[Data provided Boundary: Start]

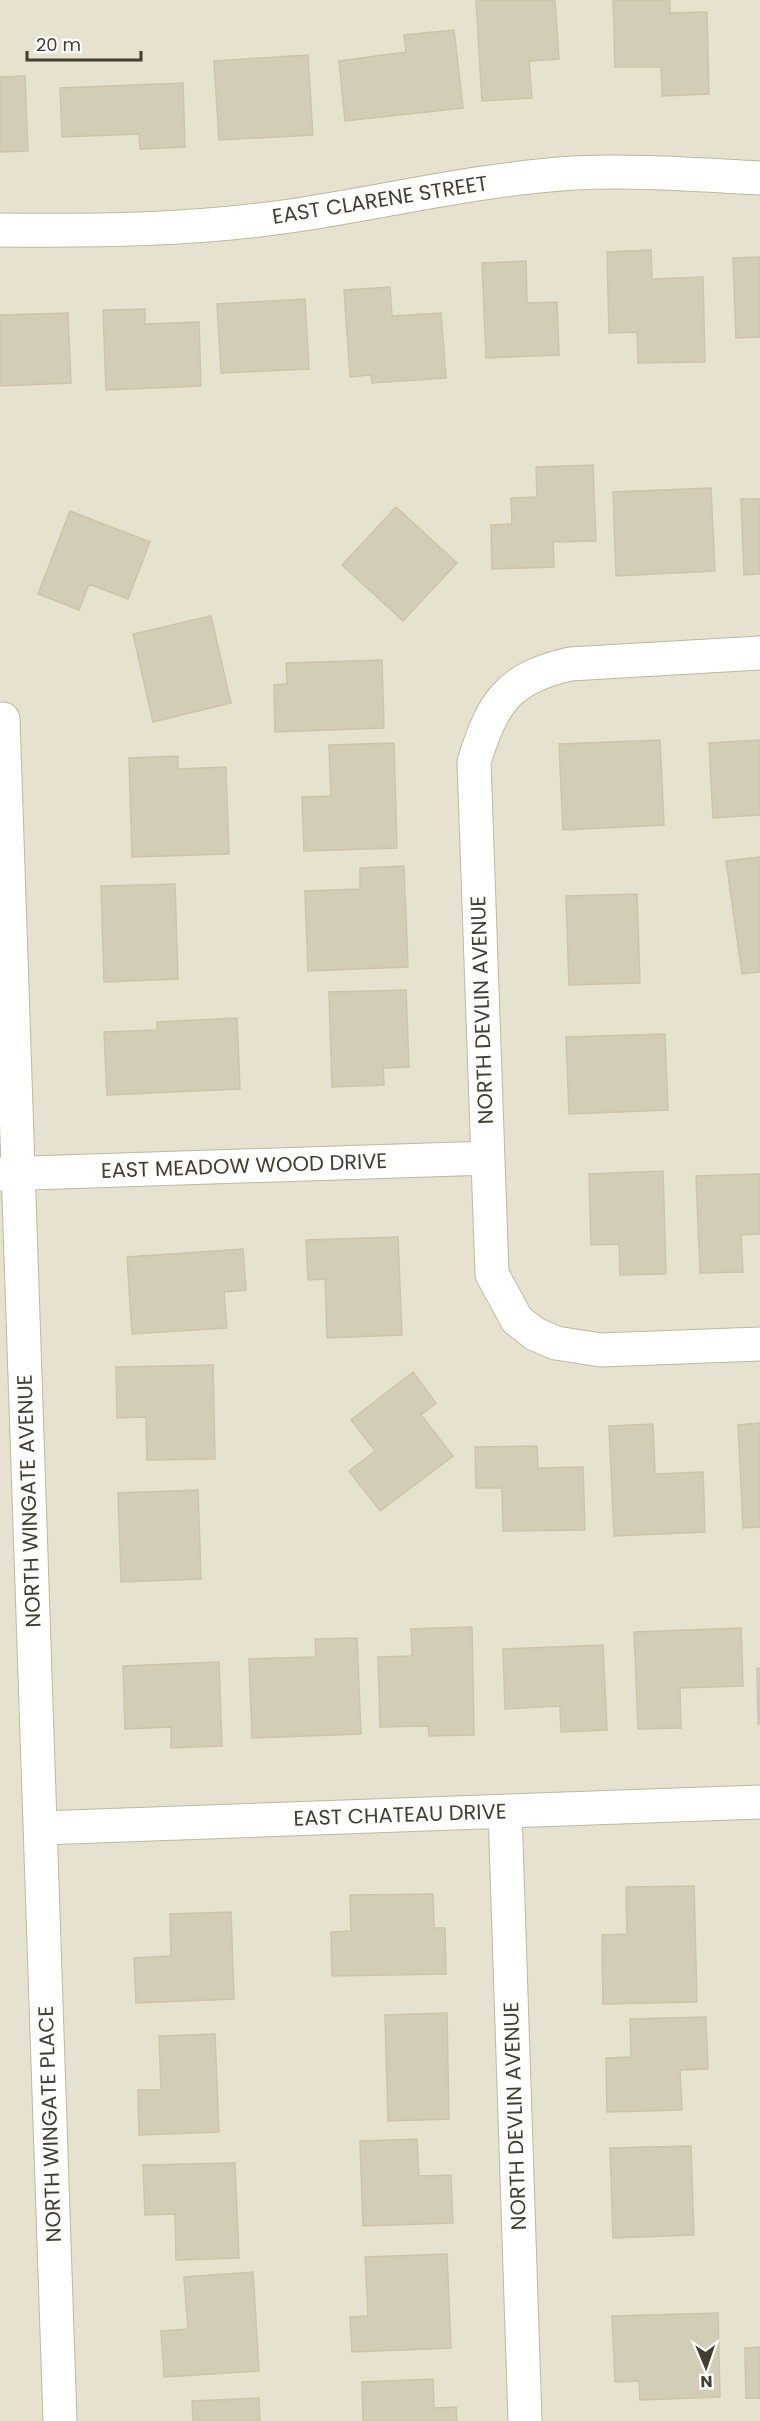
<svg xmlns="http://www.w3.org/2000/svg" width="760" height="2421" viewBox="0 0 760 2421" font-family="Poppins,sans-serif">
<rect width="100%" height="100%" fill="#f2efe1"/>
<!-- residential -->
<path fill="#e6e2cf" d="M0,0H760V2421H0Z"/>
<!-- building -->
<path fill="#d3ccb6" stroke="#cec5a9" stroke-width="1.5" d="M476,0H555L559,59L529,61L532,98L482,101Z
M613,0H670V13L707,12L709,94L662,96L661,67H615Z
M454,30L463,108L345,121L339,61L406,52L404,35Z
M308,55L313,135L219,140L214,61Z
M25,76L28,151L0,152V77Z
M183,83L185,147L140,149L139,134L62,137L60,88Z
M651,250L652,279L703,277L705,362L638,363L637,332L609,333L607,252Z
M760,257V337L736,338L733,258Z
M526,261L527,303L557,302L559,355L486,358L482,263Z
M390,287L392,316L441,313L446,378L372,383L371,375L350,377L344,290Z
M305,299L309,369L221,373L217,304Z
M145,309V324L199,322L201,386L106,390L103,310Z
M68,313L71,383L0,386V315Z
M593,465L596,541L553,542L554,567L492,569L491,525L512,524L511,498L537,497L536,467Z
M711,488L715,571L616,576L613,492Z
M741,499H760V574L744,575Z
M396,507L457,563L403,621L342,565Z
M70,511L150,542L128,599L89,584L79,610L38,594Z
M211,616L231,703L153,722L133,634Z
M382,660L384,728L275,732L274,685L287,684L286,663Z
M660,740L664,825L563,830L559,744Z
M760,740V815L713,818L709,743Z
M394,743L397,848L304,851L302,797L331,796L329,745Z
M178,756V769L226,767L229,854L132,857L129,758Z
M760,857V972L742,974L726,861Z
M404,866L408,967L308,971L305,891L360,889V868Z
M175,884L178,979L104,982L101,886Z
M637,894L640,983L569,985L566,896Z
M406,990L409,1067L383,1068L384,1085L332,1087L329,992Z
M237,1018L240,1089L107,1095L104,1032L157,1030V1022Z
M665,1034L668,1110L569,1114L566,1037Z
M663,1171L666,1274L620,1275L619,1244L591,1245L589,1174Z
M760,1174V1234L741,1235L743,1272L700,1273L696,1176Z
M398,1237L402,1335L327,1338L325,1279L308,1280L306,1240Z
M243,1249L246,1290L224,1292L227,1328L132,1334L127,1257Z
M213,1365L215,1459L147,1460L146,1417L117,1418L116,1367Z
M413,1372L436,1403L421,1415L453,1456L380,1511L349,1471L375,1451L351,1420Z
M760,1423V1527L743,1528L738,1425Z
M653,1424L655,1474L703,1472L705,1532L614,1536L609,1426Z
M537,1446L538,1468L583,1467L585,1530L503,1531L502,1488H476L475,1447Z
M198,1490L201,1579L121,1582L118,1493Z
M472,1627L474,1735L429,1736L428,1726L380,1727L378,1657L412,1656L411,1629Z
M741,1628L743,1686L680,1688L681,1728L638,1729L634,1632Z
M357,1638L361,1734L252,1738L249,1659L316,1657L315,1639Z
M603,1645L607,1730L561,1732L560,1706L505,1709L503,1649Z
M219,1662L222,1746L171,1748V1727L125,1729L123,1666Z
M757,1668H760V1724H758Z
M694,1886L697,2002L603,2004L602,1935L627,1934L626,1887Z
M433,1894L434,1928H445L446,1974L332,1976L331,1932L351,1931L350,1895Z
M231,1912L234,1999L136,2003L134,1958L171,1956L170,1914Z
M447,2013L449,2119L388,2121L385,2015Z
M706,2017L708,2069L680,2070L682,2110L607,2112L606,2058L631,2057L630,2019Z
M215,2034L219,2132L139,2135L138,2090H161L159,2036Z
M417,2139L419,2176L451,2175L453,2223L363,2226L360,2141Z
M691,2146L694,2235L613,2238L610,2148Z
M235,2163L239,2258L176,2260L175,2214L145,2215L143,2165Z
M447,2254L451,2348L352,2352L350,2317L368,2316L365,2257Z
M253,2272L259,2371L164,2377L161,2331L188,2329L184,2277Z
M718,2313L720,2397L640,2400L639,2381L615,2382L612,2316Z
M760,2347V2398H746L745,2348Z
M433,2379L434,2408L456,2407L457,2421H363L362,2382Z
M259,2398L260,2421H193L192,2401Z"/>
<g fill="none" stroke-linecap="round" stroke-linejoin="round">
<!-- street casing -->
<g stroke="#bdb8a4" stroke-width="35">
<path id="street" d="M0,230C97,231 195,230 290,216C385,202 478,179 574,173C636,170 698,175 760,178
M760,653L570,664C507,678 492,704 474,762L492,1274L517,1320L535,1334L556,1343L601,1350L760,1344
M3,719L60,2421
M0,1174L488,1158
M505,1811L525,2421
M41,1828L760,1802"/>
</g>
<!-- street -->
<use href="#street" stroke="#fff" stroke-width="33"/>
</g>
<g text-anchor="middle" stroke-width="5" stroke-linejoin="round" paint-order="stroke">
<!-- street labels -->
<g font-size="21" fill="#433e32" stroke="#fff">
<text transform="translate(380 200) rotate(-9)" y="7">EAST CLARENE STREET</text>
<text transform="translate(482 1010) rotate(-92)" y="7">NORTH DEVLIN AVENUE</text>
<text transform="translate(244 1166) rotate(-2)" y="7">EAST MEADOW WOOD DRIVE</text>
<text transform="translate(29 1501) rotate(-92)" y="7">NORTH WINGATE AVENUE</text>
<text transform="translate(400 1815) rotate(-2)" y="7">EAST CHATEAU DRIVE</text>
<text transform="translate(515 2116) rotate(-92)" y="7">NORTH DEVLIN AVENUE</text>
<text transform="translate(50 2124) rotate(-92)" y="7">NORTH WINGATE PLACE</text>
</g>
</g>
<!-- north arrow -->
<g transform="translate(706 2367) rotate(178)" stroke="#ffffff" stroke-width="4.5" paint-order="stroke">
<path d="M0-4.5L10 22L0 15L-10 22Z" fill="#433e32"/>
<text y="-9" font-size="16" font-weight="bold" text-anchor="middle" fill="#433e32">N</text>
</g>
<!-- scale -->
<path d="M27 51v9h114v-9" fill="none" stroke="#433e32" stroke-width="3"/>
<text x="36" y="51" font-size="18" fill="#433e32" stroke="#ffffff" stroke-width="4.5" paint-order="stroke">20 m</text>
</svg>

[Data provided Boundary: End]

* [Exercise objective]
Looking at the entries above, work out how many lines include the word "none" and reply with that number alone.

* [Result]
2